PROBLEM DETAILS:
Answer these questions about the reply on entities and entity declarations below:
1. According to Eliot Kimber, what is the ENTITY END in SGML, if not a character?
2. Which clause says a system can represent an Ee in any manner that distinguishes it from SGML characters?
3. Which character is offered as an example of one that might be declared NONSGML?

TEXT SEGMENT:
^^^^^^^^

Re: questions about entities and entity declarations

On Tue, 24 Sep 1996 00:28:04 -0400 Eliot Kimber said:
>At 07:36 PM 9/23/96 CDT, Michael Sperberg-McQueen wrote:
>>* should XML prescribe the use of an ENTITY-END character as the
>>canonical method of handling entity boundaries, as a way of simplifying
>>exposition and implementation (6.2.2)?
>
>I'm not sure what this question means. There is no ENTITY END
>*character* in SGML--it is a signal from the entity manager to the
>parser.

Clause 6.2.2 says in part:  "A system can represent an Ee in any manner
that will allow it to be distinguished from SGML characters.  NOTE --
For example, an Ee could be represented by the bit combination of a
non-SGML character, if any have been assigned."

Sorry for introducing confusion by using the term "an ENTITY-END
character" -- I meant, of course, "the bit pattern of a non-SGML
character" in the sense of the note.  If, for example, control-Z is
declared a NONSGML character, it is easy to describe the behavior of EE
by saying the entity manager inserts a control-Z at the end of an
entity; this helps ensure that the parser doesn't falsely recognize <
as STAGO; the parser or someone downstream eventually strips all
control-Zs; implementations can do whatever they like, as long as they
behave *as if* this were what they did.

I think describing EE behavior in terms of an EE character is
likely to be significantly simpler than describing it in terms of
a non-character signal, particularly to programmers weaned on C's
treatment of newline and EOF.  It may also simplify implementation.

^^^^^^^^

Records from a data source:
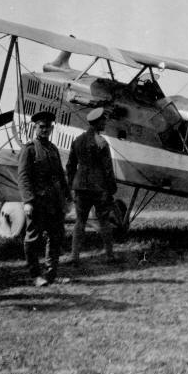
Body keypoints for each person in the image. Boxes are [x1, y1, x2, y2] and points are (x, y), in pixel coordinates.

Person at [17, 111, 71, 287]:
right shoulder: (29, 149)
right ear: (35, 127)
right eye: (41, 126)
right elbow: (23, 177)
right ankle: (35, 275)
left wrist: (67, 197)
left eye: (48, 127)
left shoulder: (53, 149)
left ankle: (51, 274)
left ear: (51, 128)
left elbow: (60, 175)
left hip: (54, 201)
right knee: (33, 238)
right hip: (37, 202)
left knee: (56, 237)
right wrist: (27, 201)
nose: (45, 130)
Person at [67, 107, 118, 265]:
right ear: (97, 123)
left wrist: (71, 185)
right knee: (104, 221)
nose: (105, 123)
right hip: (98, 188)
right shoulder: (102, 142)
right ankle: (109, 255)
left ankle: (74, 256)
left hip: (80, 188)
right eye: (103, 121)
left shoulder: (77, 141)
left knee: (80, 222)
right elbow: (108, 169)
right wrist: (111, 189)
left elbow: (70, 166)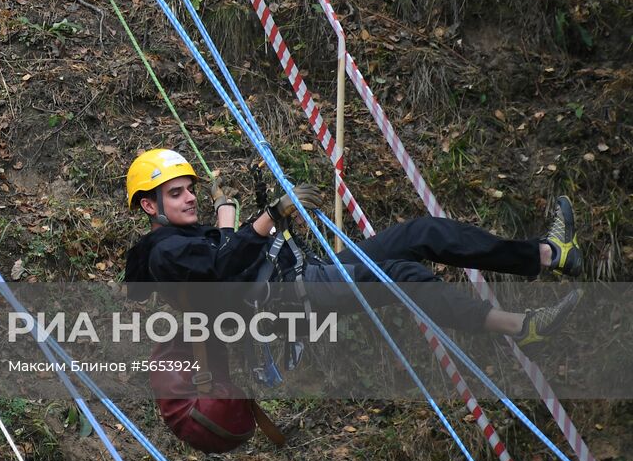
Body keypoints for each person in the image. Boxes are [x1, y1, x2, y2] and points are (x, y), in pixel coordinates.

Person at [123, 148, 583, 345]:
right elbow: (222, 271)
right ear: (149, 206)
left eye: (190, 189)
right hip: (287, 299)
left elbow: (224, 247)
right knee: (400, 275)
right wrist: (272, 216)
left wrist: (227, 210)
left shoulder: (185, 239)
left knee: (421, 232)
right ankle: (522, 328)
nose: (190, 198)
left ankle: (546, 254)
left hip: (306, 275)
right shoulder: (163, 252)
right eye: (177, 193)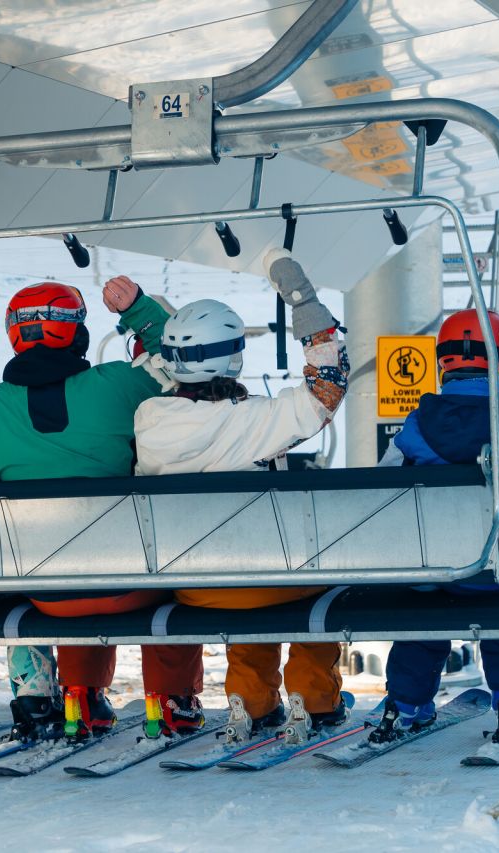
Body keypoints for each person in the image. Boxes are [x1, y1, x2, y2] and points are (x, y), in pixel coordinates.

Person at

^^^^^^^^

SOLUTION:
1. A signal from the entity manager to the parser.
2. Clause 6.2.2.
3. Control-Z.